Sweet Irish Soda Bread
2 cups all-purpose flour
2 teaspoons baking powder
1 teaspoon baking soda
1/2 teaspoon salt
1 tablespoon sugar
2 tablespoons cold unsalted butter
2 tablespoons cold vegetable shortening
1 egg, beaten
1 cup buttermilk*
1 cup currants
2 tablespoons toasted caraway seeds
1 tablespoon melted butter
1 tablespoon sanding or course raw sugar
* most galleys aren’t stocked with buttermilk, but you know the secret, right? Mix a tablespoon of vinegar into a cup of milk and let stand for a few minutes as it thickens up.
Preheat your galley oven to about 375 degrees.
In a large bowl, combine the flour, baking powder, baking soda, sugar and salt and mix well. Cut the butter and shortening into small pieces and add to the flour mixture. Using your fingers, fork or a pastry cutter work the cold butter and shortening into the flour mixture until it resembles coarse crumbs.
Add the egg, buttermilk, currants and caraway seeds and mix into the flour mixture.
Below is a photo of caraway seeds, regular and black caraway. They have completely different flavors. The regular caraway seeds are far more pungent. That’s what Aquavit is made from. (but a far different ethnicity than today’s Irish feast.) I decided to use a tablespoon of each.
Once the dough is well mixed it is to be turned out onto a a floured surface (not the chart table, as tempting as it is!) and gently kneaded. Unfortunately I was out of flour at this point so I skipped this step — but it still turned out great!

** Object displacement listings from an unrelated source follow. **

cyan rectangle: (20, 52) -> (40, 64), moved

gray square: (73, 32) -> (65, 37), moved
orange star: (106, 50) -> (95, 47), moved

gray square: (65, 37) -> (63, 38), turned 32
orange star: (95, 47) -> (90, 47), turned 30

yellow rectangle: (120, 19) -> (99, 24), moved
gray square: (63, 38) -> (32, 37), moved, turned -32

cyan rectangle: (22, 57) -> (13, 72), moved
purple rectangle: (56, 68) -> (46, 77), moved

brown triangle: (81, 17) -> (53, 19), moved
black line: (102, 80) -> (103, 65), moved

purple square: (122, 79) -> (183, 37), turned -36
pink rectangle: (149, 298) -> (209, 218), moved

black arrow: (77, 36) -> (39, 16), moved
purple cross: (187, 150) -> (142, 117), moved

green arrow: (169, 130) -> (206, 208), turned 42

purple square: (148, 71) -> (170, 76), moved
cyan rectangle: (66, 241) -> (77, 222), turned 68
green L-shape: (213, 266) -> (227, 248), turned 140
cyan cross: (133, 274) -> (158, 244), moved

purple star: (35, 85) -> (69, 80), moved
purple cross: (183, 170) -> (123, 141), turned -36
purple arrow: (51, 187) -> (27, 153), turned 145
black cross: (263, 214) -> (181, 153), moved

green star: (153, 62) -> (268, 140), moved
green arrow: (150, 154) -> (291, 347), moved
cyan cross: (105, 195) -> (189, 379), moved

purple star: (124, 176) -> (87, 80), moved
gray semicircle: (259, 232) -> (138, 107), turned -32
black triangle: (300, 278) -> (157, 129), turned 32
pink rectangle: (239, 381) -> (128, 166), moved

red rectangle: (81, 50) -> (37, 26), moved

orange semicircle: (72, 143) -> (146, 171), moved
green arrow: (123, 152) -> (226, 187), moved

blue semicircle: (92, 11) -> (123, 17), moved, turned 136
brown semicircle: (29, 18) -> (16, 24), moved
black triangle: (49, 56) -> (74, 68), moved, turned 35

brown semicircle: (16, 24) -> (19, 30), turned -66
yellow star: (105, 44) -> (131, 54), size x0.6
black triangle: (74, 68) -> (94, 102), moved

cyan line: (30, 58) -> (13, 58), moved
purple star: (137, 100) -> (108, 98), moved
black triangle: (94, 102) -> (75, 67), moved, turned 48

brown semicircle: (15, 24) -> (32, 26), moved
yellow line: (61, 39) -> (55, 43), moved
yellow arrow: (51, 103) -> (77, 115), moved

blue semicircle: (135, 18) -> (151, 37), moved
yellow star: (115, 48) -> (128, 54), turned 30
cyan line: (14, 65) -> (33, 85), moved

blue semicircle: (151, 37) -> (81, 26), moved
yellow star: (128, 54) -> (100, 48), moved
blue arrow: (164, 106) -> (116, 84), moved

Place the dough into a greased pan. I like to use cast iron pans in a galley oven to keep the bottom from burning. The flame in galley stoves typically sits so close to the rack it’s easy to burn your baked goods using conventional bread pans. Pour melted butter on pot and sprinkle with raw sugar. Place in the oven and bake for 40-45 minutes.
Let set for a few minutes before slicing. For an added treat serve with Irish coffee.
May the winds of fortune sail you,
May you sail a gentle sea.
May it always be the other guy
who says, “this drink’s on me.”
First, brew a pot of strong black coffee. Today we used the good ‘ol camp set percolator and some dark roast coffee. Fill water in the pot to just under the basket. Fill the basket full of dark roast coffee. Put the lid on the basket and secure the coffee pot lid. Place on the burner and let ‘er perk. Good chance you’ll get some grounds in your coffee, but that just makes it seem more authentic in my book!
While your coffee is brewing, lightly whip 1/2 cup of cream or so, until it is just thickened a bit. This can be done with a whip or an egg beater.
Pour coffee into the mugs with room (for whiskey!) Drop two sugar cubes into each mug. Stir until the sugar is dissolved thoroughly. Add a shot of Irish Whiskey into each mug. Then gently pour the whipped cream slowly over the top of a spoon into the mugs so it floats on top of the coffee. Top with a little cinnamon sprinkle. Sorry to say we were in such a hurry to drink our Irish coffee we forgot to get photos of that part! Next time. And yes, there definitely will be a NEXT TIME!
Here’s to the land of the shamrock so green,
Here’s to each lad and his darlin colleen,
Here’s to the ones we love dearest and most.
May God bless old Ireland, that’s this Irishman’s toast!